Help Center/ Data Lake Insight/ FAQs/ Spark Jobs/ Spark Job Development/ How Do I Use Python Scripts to Access the MySQL Database If the pymysql Module Is Missing from the Spark Job Results Stored in MySQL?
Updated on 2024-11-15 GMT+08:00

How Do I Use Python Scripts to Access the MySQL Database If the pymysql Module Is Missing from the Spark Job Results Stored in MySQL?

  1. If the pymysql module is missing, check whether the corresponding EGG package exists. If the package does not exist, upload the pyFile package on the Package Management page.

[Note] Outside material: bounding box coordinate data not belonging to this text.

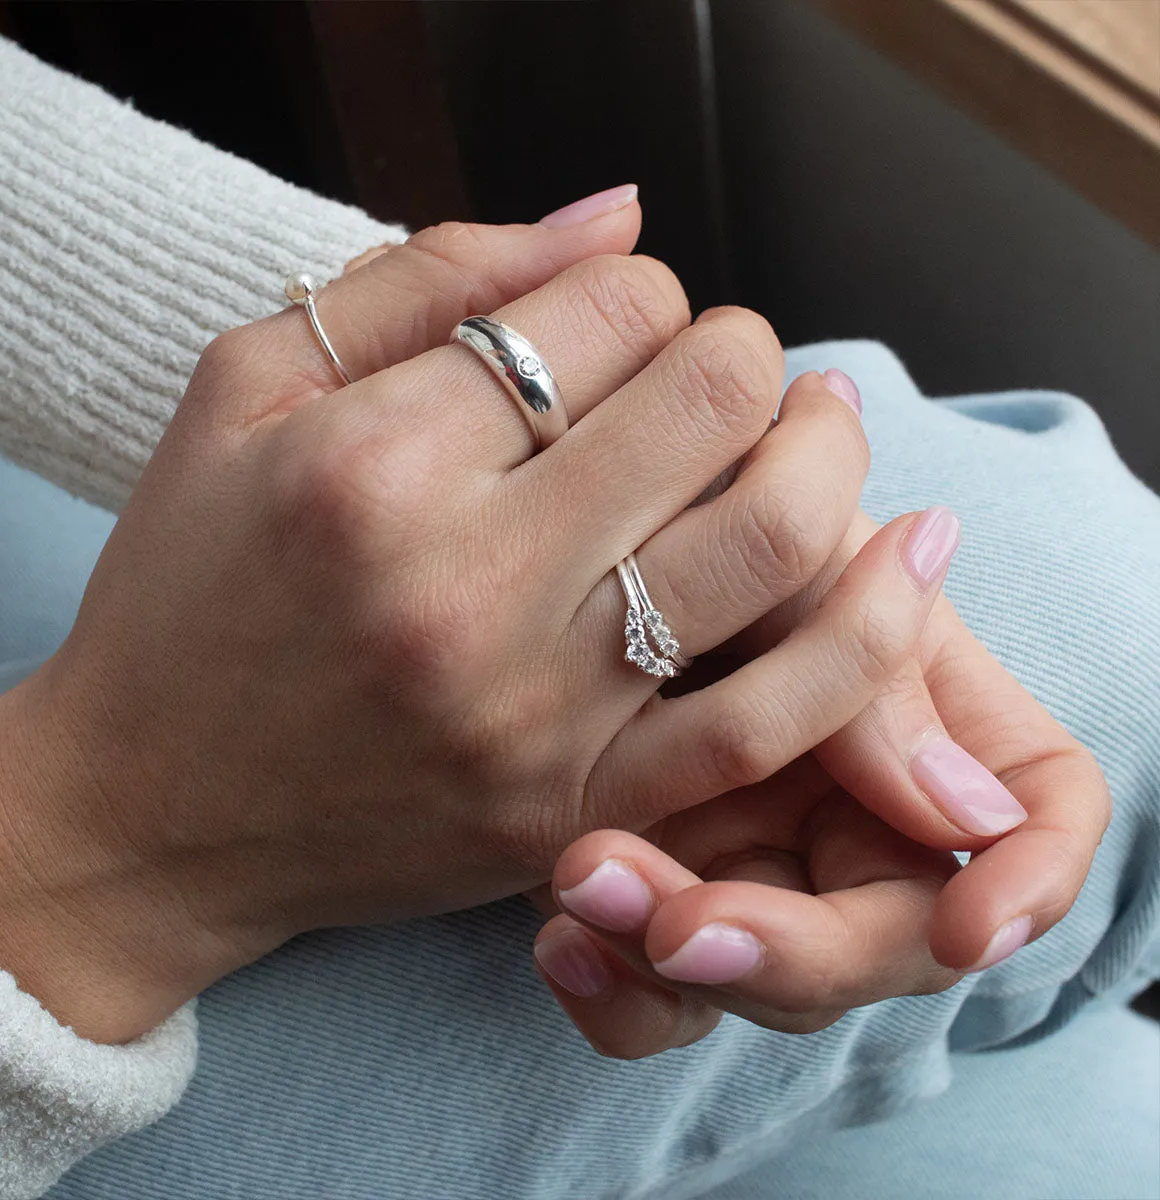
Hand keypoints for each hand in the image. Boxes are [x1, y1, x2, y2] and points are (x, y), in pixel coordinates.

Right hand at [0, 203, 948, 1042]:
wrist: (147, 813)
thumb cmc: (183, 595)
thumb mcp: (247, 391)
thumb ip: (428, 277)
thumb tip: (613, 216)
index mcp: (375, 459)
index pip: (605, 311)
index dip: (642, 292)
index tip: (619, 325)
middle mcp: (466, 585)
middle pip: (709, 403)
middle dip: (740, 355)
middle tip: (719, 370)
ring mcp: (534, 713)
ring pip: (769, 544)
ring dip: (822, 457)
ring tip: (815, 428)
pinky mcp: (574, 809)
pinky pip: (767, 724)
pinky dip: (864, 634)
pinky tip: (906, 558)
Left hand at [534, 513, 1108, 1056]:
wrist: (581, 543)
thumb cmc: (703, 520)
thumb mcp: (789, 567)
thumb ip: (869, 671)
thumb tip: (971, 814)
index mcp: (915, 731)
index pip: (1033, 821)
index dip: (1032, 883)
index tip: (975, 927)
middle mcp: (848, 819)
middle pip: (890, 941)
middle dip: (794, 951)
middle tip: (683, 926)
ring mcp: (753, 871)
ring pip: (762, 983)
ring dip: (673, 961)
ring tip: (581, 884)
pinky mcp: (659, 905)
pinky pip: (653, 1002)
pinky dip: (615, 992)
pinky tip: (558, 944)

The procedure is as follows:
    1. Upload the egg package to the specified OBS path.
    2. Log in to the DLI management console and choose Data Management > Package Management.
    3. On the Package Management page, click Create Package in the upper right corner to create a package.
    4. In the Create Package dialog, set the following parameters:
      • Type: Select PyFile.
      • OBS Path: Select the OBS path where the egg package is stored.
      • Set Group and Group Name as you need.
    5. Click OK.
    6. On the Spark job editing page where the error is reported, choose the uploaded egg package from the Python File Dependencies drop-down list and run the Spark job again.
  2. To interconnect PySpark jobs with MySQL, you need to create a datasource connection to enable the network between DLI and RDS.

    For how to create a datasource connection on the management console, see Data Lake Insight User Guide.

    For how to call an API to create a datasource connection, see Data Lake Insight API Reference.